Two climate change protesters glued themselves to the frame of a John Constable painting, The Hay Wain, and attached their own image of an "apocalyptic vision of the future".
The alternative vision of the rural Suffolk farm featured an old car dumped in front of the mill, two aeroplanes and a washing machine in the back of the cart.
The Just Stop Oil (JSO) protesters targeted the National Gallery in London on Monday afternoon, forcing the evacuation of visitors, including a class of 11-year-old schoolchildren, from the room where the painting hangs.
JSO identified them as music student Eben Lazarus, 22, and psychology student Hannah Hunt, 23, both from Brighton.
They called for an end to new oil and gas licences in the North Sea.
Wearing matching branded t-shirts, the two campaigners crossed a rope barrier and attached the alternative printed image over the top of the painting.
They then each attached one hand to the picture frame and crouched below, loudly voicing their concerns about the climate, before security staff cleared the room.
Mr Lazarus, who described himself himself as an art lover, said: "Art is important. It should be held for future generations to see, but when there is no food what use is art?
"When there is no water, what use is art? When billions of people are in pain and suffering, what use then is art?"
The Hay Wain, which was painted in 1821, is one of the most popular paintings at the gallery and shows a rural Suffolk scene of a wagon returning to the fields across a shallow ford for another load.
Lazarus said: "We have stuck a reimagined version of the Hay Wain that demonstrates our road to disaster."

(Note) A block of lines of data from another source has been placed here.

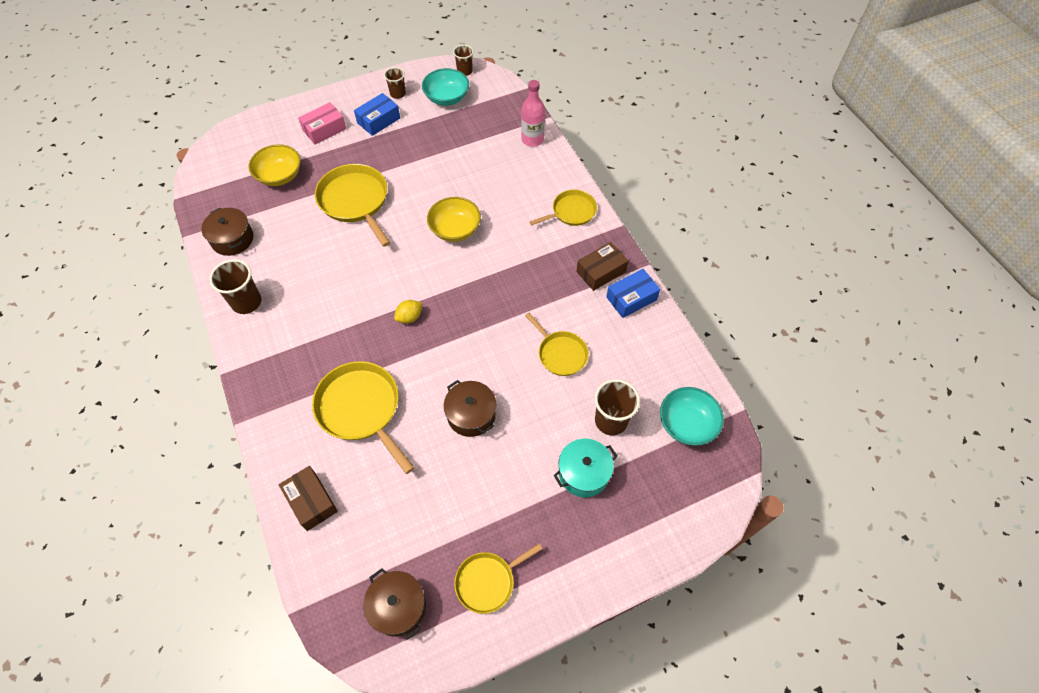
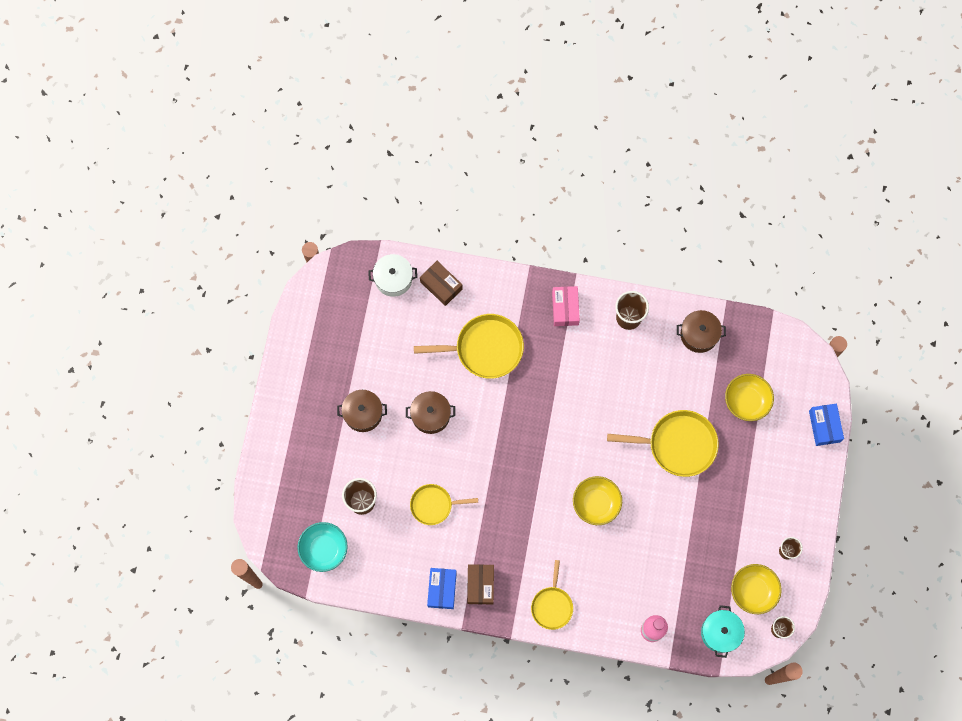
camera: 125 degrees right, 15 degrees up
(311, 501) = (441, 285): brown box -> brown box turned 45 degrees clockwise
(324, 129) = (780, 464): pink box -> pink box (565, 308)
(333, 562) = (393, 279): none -> white pot
(378, 120) = (762, 515): blue box -> blue box (824, 426)
(398, 607) = (341, 300): brown pot -> brown pot (363, 413)
(409, 317) = (537, 421): yellow lemon -> none
(447, 98) = (753, 591): turquoise bowl -> yellow bowl
(487, 581) = (319, 357): yellow pan -> none
(584, 473) = (340, 458): turquoise pot -> turquoise pot (720, 633)

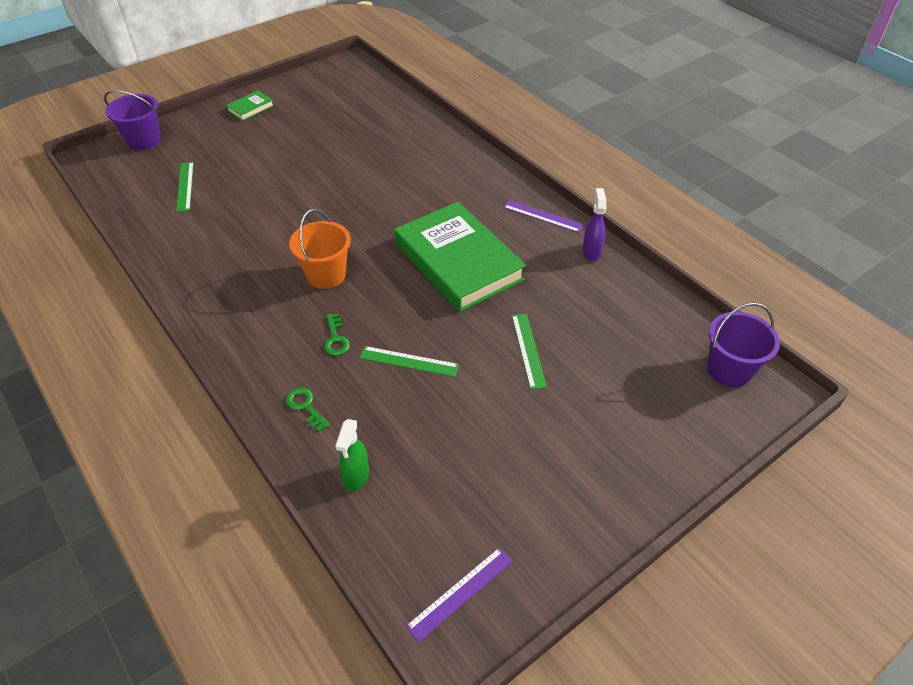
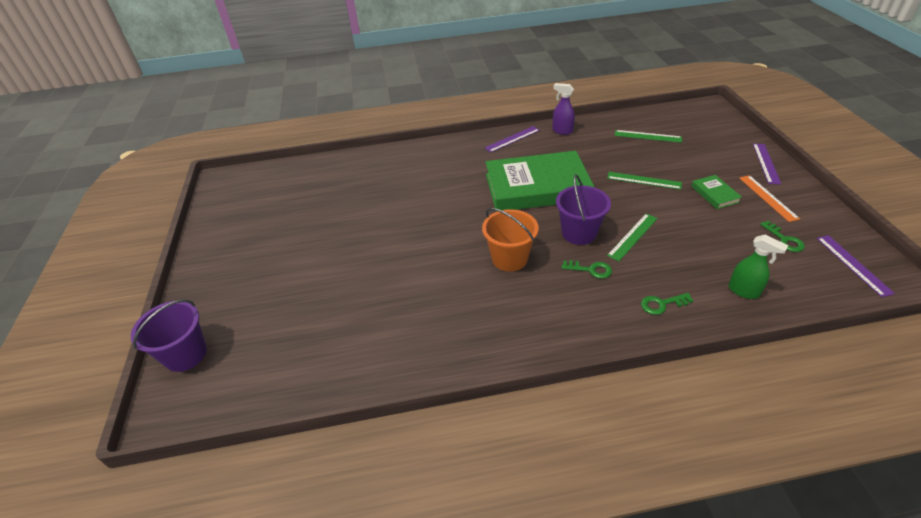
camera: 60 degrees left, 5 degrees down
(185, 186) = (305, 331): green ruler -> green ruler (647, 136)
(250, 108) = (220, 257): green book -> green book (714, 194)
(477, 511) = (784, 239): none -> green key
(566, 485) = (768, 197): none -> orange ruler
(658, 475) = (766, 163): none -> purple ruler
(729, 370) = (689, 116): purple bucket -> purple bucket (579, 233)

Hunt later said "the disruption will end when the UK government makes a meaningful statement that it will end new oil and gas licences".
She added: "I'm here because our government plans to license 40 new UK oil and gas projects in the next few years.
"This makes them complicit in pushing the world towards an unliveable climate and in the death of billions of people in the coming decades.
"You can forget our 'green and pleasant land' when further oil extraction will lead to widespread crop failures which means we will be fighting for food. Ultimately, new fossil fuels are a death project by our government.
"So yes, there is glue on the frame of this painting but there is blood on the hands of our government."
A spokesman for the National Gallery said the conservation team identified minor damage to the frame and disruption to the surface of the varnish on the painting, both of which have now been repaired.
A Metropolitan Police spokesman said: "At approximately 14.25 on Monday officers were called to a protest taking place inside the National Gallery involving two people."
It is the latest demonstration by the group which in the past week has allegedly targeted a Scottish art gallery and Sunday's British Grand Prix.